Start of MATERIAL SUPPLIED
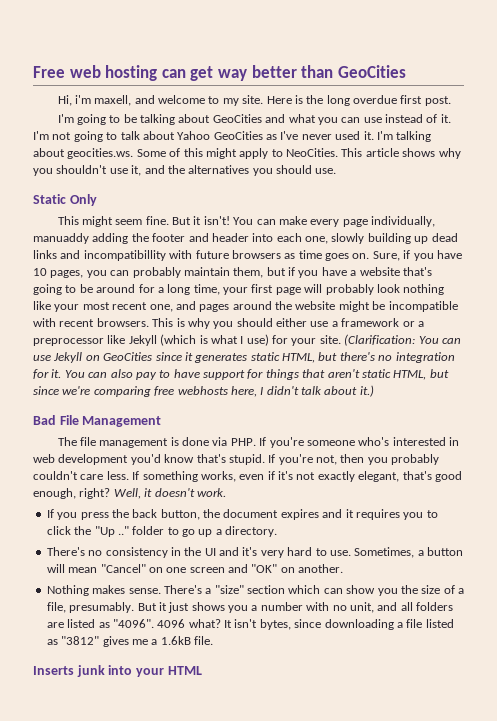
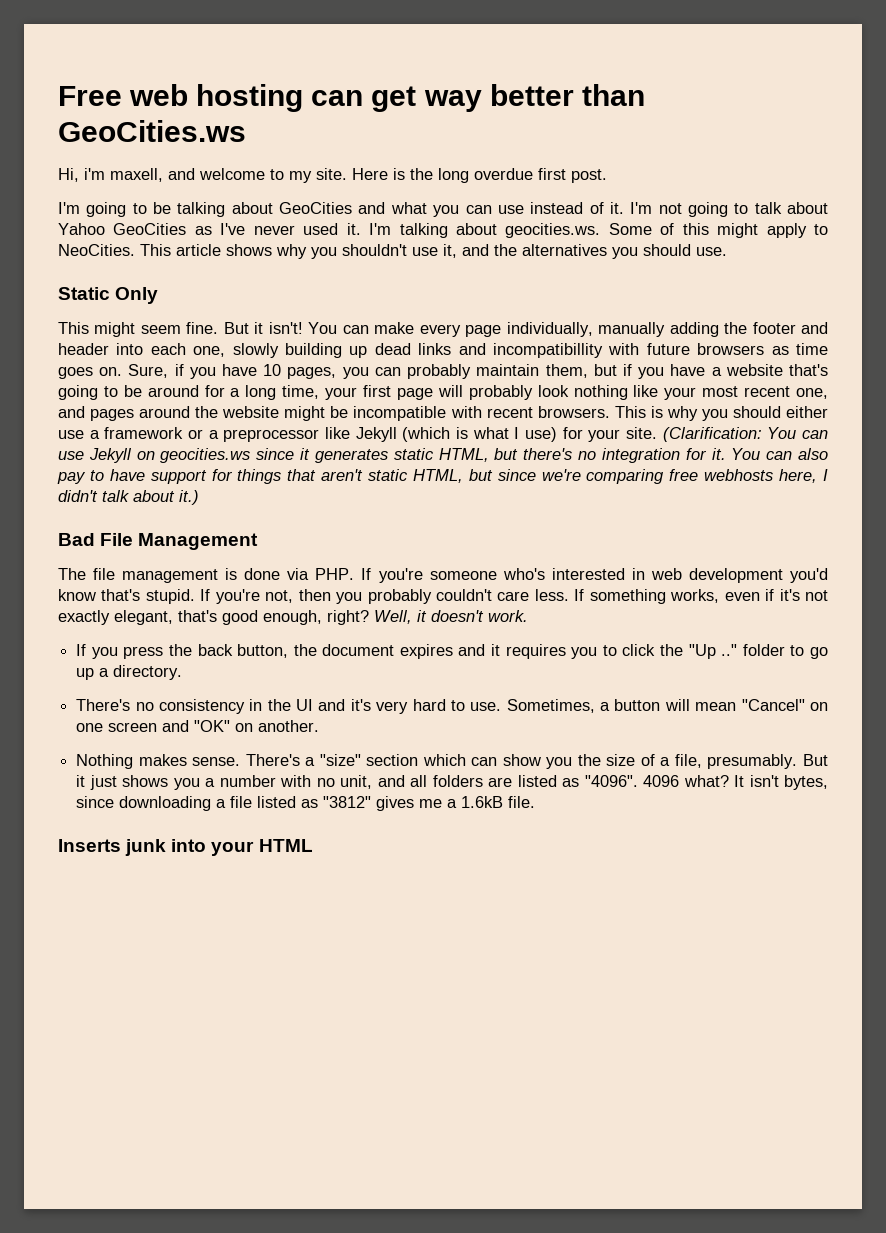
[337,65,406,78] GeoCities -> [58,120,246,142] GeoCities.ws
[33,233,89,244] manuaddy -> [598,322,666,337] manually
[103,352,153,361] GeoCities -> [160,448,251,463] geocities.ws

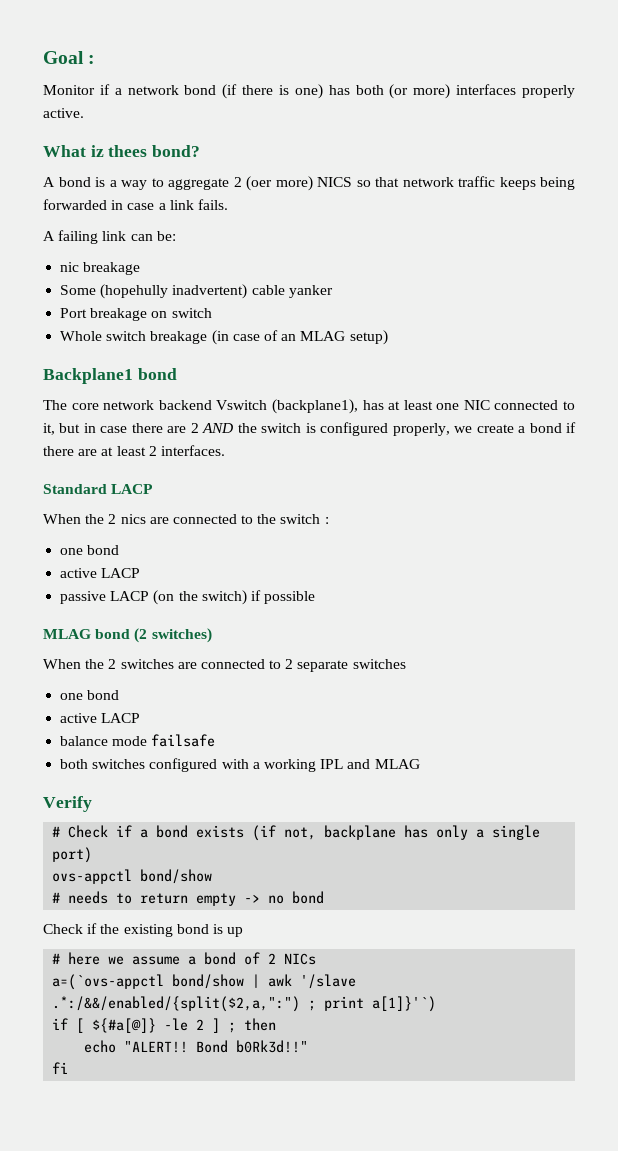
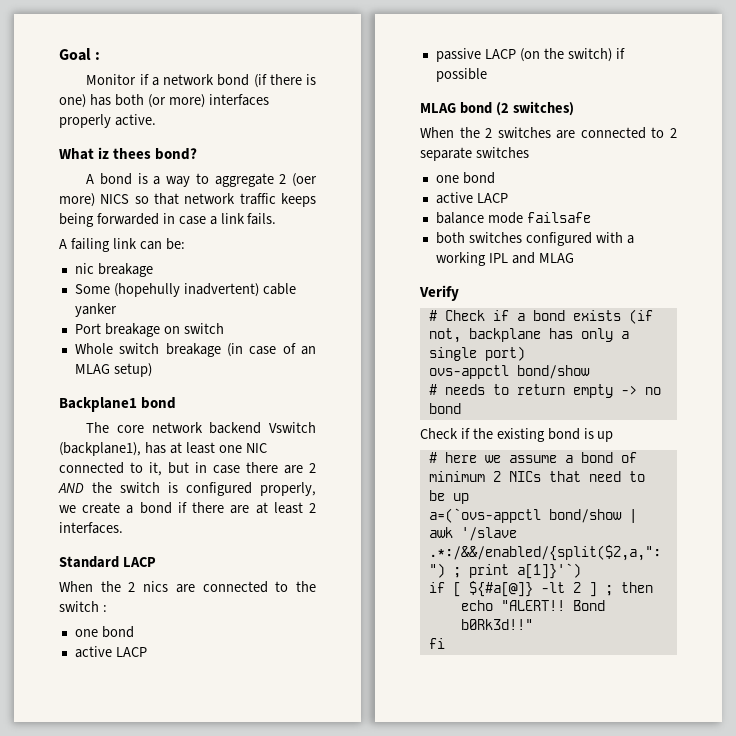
(261, 958) none -> [428,471,485,482] minimum
(317, 959) none -> [548,471,645,482] [428,490,469,504] that need to be up
[164,1018,189,1031] -le -> [540,582,565,593] -lt

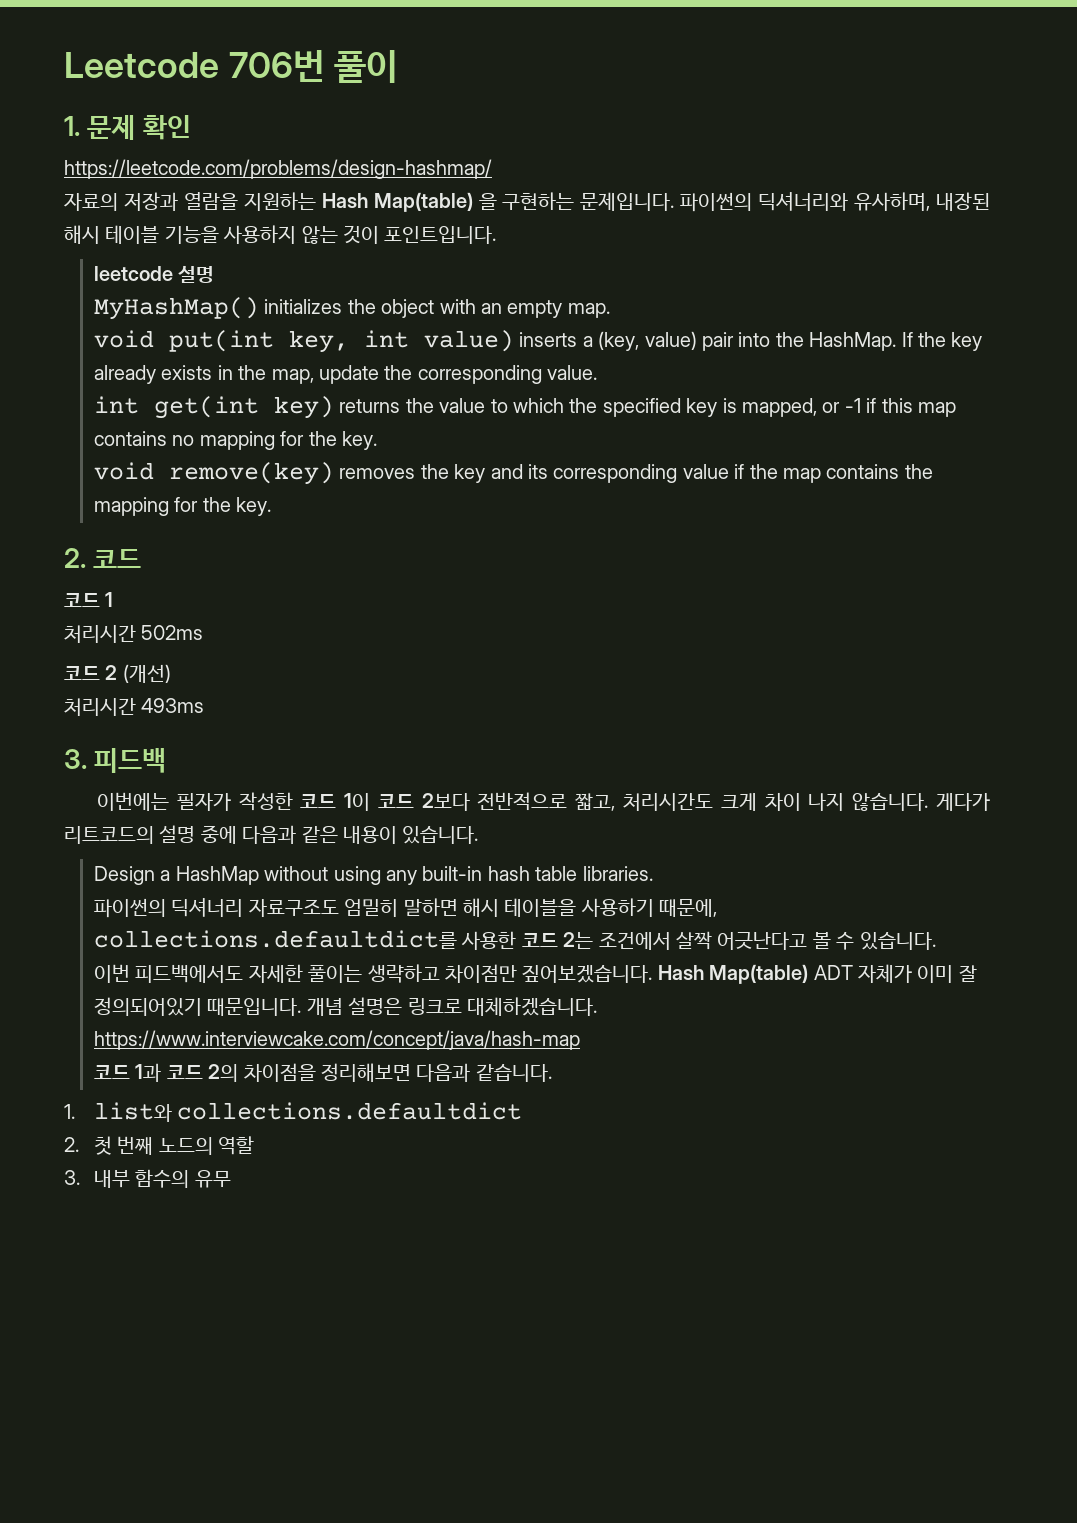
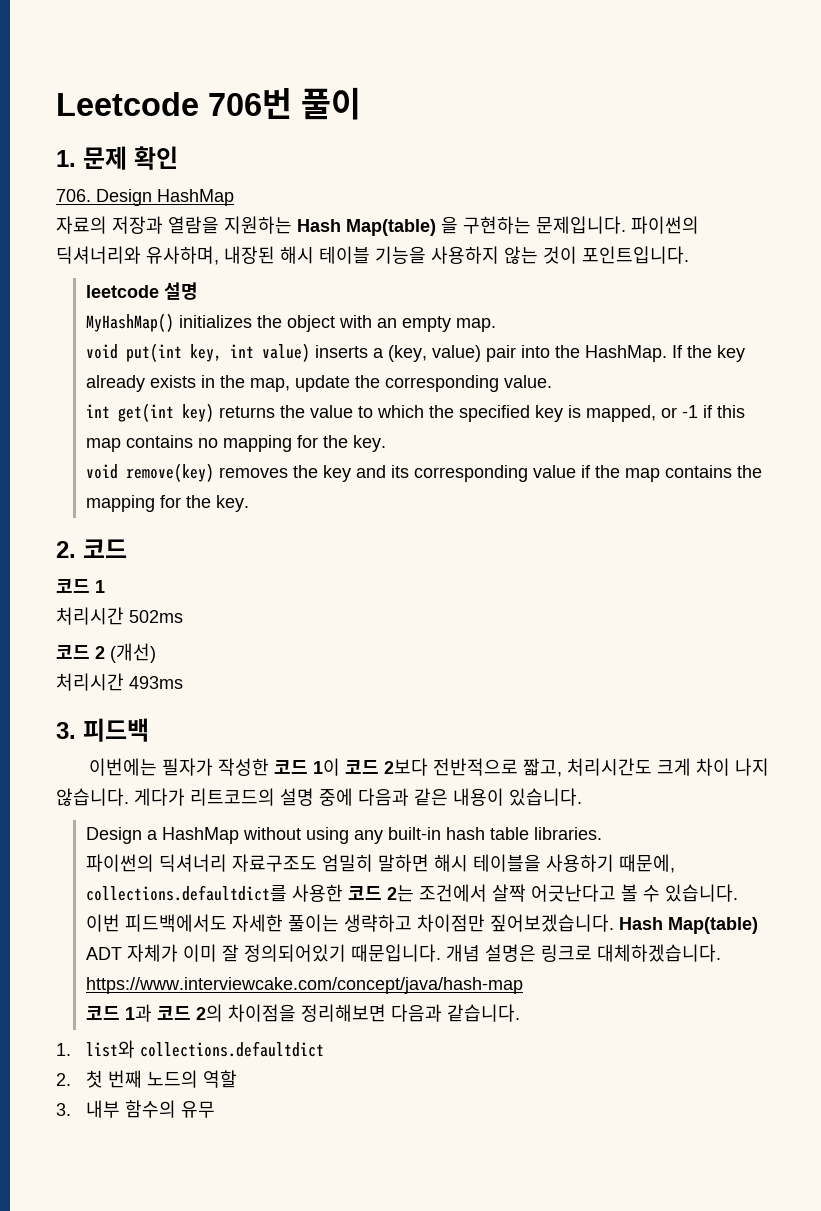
[64,159,492,179] https://leetcode.com/problems/design-hashmap/ -> [56,189,234,206] 706. Design HashMap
End of MATERIAL SUPPLIED
[WHAT IS EXPECTED]:
Every entry above needs to be copied exactly, and no pictures go with it.

[RESULT OF THE TASK]:
[337,65,406,78] GeoCities -> [58,120,246,142] GeoCities.ws
[33,233,89,244] manuaddy -> [598,322,666,337] manually
[103,352,153,361] GeoCities -> [160,448,251,463] geocities.ws

(261, 958) none -> [428,471,485,482] minimum
(317, 959) none -> [548,471,645,482] [428,490,469,504] that need to be up
[164,1018,189,1031] -le -> [540,582,565,593] -lt

[64,159,492,179] https://leetcode.com/problems/design-hashmap/ -> [56,189,234,206] 706. Design HashMap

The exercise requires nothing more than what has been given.